For a guy who will turn 54 years old later this month, Johnny Depp looks great. He seems to have discovered the fountain of youth, but even his own natural good looks wouldn't be able to properly sell a twenty-something Jack Sparrow. Luckily, that's why we have modern technology. Pirates of the Caribbean: Dead Men Tell No Tales uses some serious computer magic to turn Johnny Depp into his young heartthrob self, and the process of making it a reality sounds incredibly complicated. Specifically, the process required the Pirates team to quite literally combine Johnny Depp's performance with the body of a younger actor.
In a recent interview with Blasting News, directors Joachim Rønning and Espen Sandberg talked at length about the process of turning back the clock on Johnny Depp's looks in Pirates of the Caribbean: Dead Men Tell No Tales. To achieve the look, they examined Depp's real appearance from his time on 21 Jump Street (when he was roughly 24-years-old) and used that to guide them.

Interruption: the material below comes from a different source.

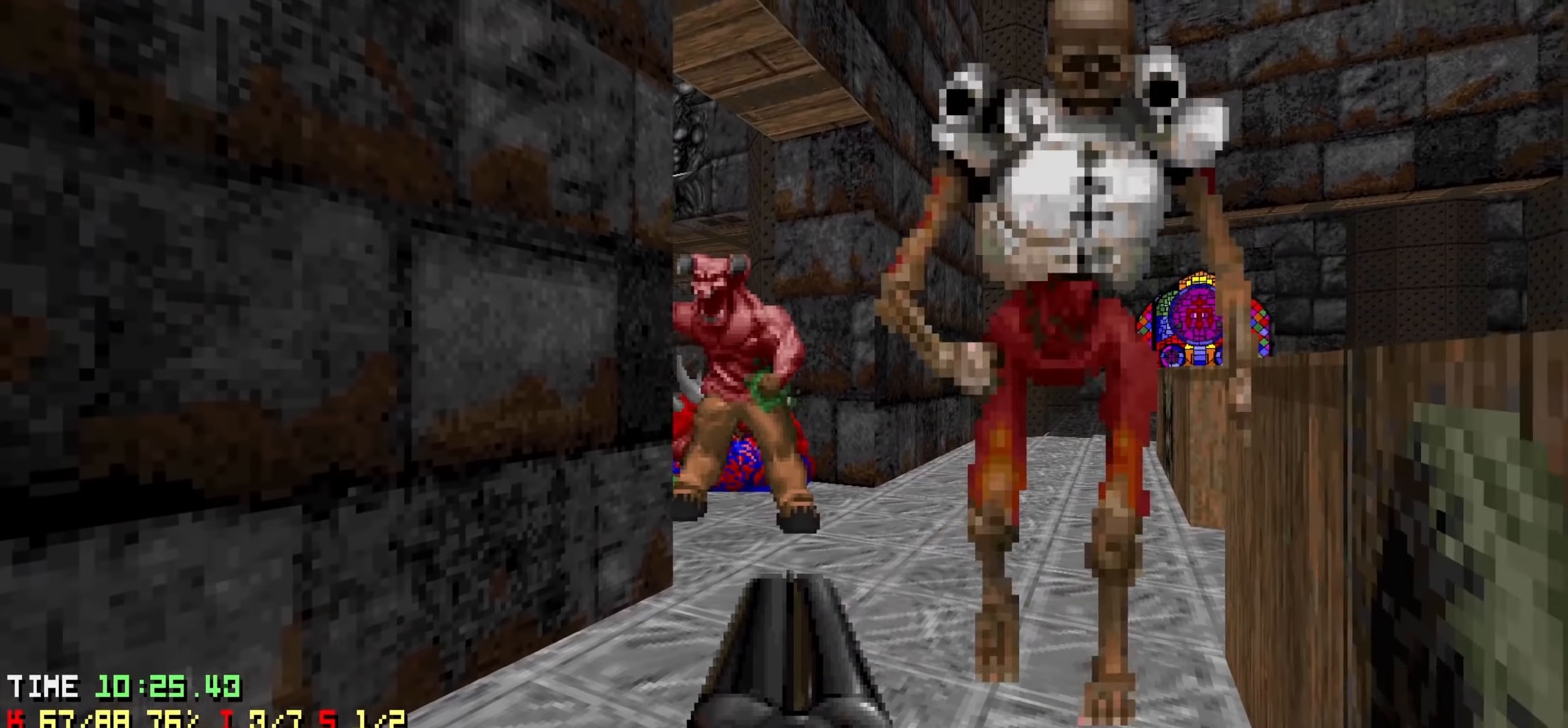
{"keys": ["d", "s"], "events": [[150, "a", "down"], [250, "a", "up"], [333, "s", "down"], [433, "d", "down"]]}
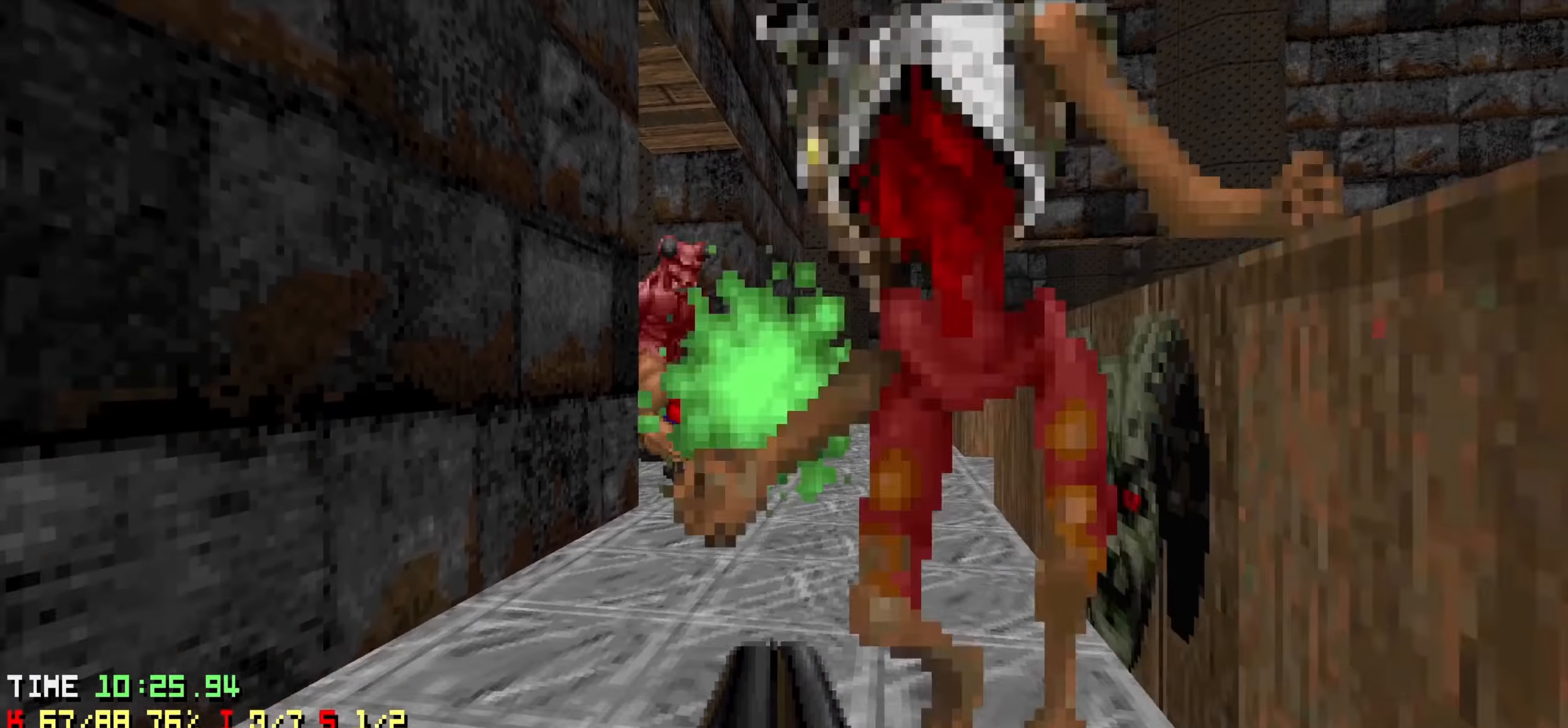
{"keys": [], "events": [[66, "d", "up"], [200, "s", "up"], [350, "d", "down"], [500, "d", "up"]]}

Then they had Depp perform the flashback sequences as Jack Sparrow from the latest Pirates movie and captured his movements using a series of dots on his face. From there, the team then had a younger stand-in perform the scene, which they subsequently combined with Depp's earlier performance.
All in all, the process took roughly a year to complete, but it worked. The young version of Jack Sparrow is a dead ringer for the heartthrob of the 1980s, and the spitting image of the teen idol that people fell in love with in movies like A Nightmare on Elm Street and Cry-Baby.
Pirates of the Caribbean: Dead Men Tell No Tales is far from the only Disney film to play with de-aging visual effects over the last few years. The Marvel Cinematic Universe has made particularly significant strides with the technique, working wonders on actors like Michael Douglas in Ant-Man, Robert Downey Jr. In Captain America: Civil War, and Kurt Russell in Guardians of the Galaxy Vol. 2. The method seems to get better with each passing year, and it doesn't seem entirely outlandish to assume that it will become even more commonplace as we move into the future. After all, just look at how far we have come since 2010's CGI Jeff Bridges in Tron: Legacy.
Of course, while the de-aging technology has improved by a substantial margin in recent years, this type of technique still isn't perfect. We have yet to nail one specific piece of technical filmmaking: the resurrection of deceased actors. Although Johnny Depp was able to appear in Pirates of the Caribbean 5 and help create a life-like version of a young Jack Sparrow, bringing someone like the late Peter Cushing back to life (which occurred in Rogue One: A Star Wars Story) has proven to be far more challenging. The process is still improving, but for now, it's clear that de-aging a living icon like Depp remains a far more useful technique.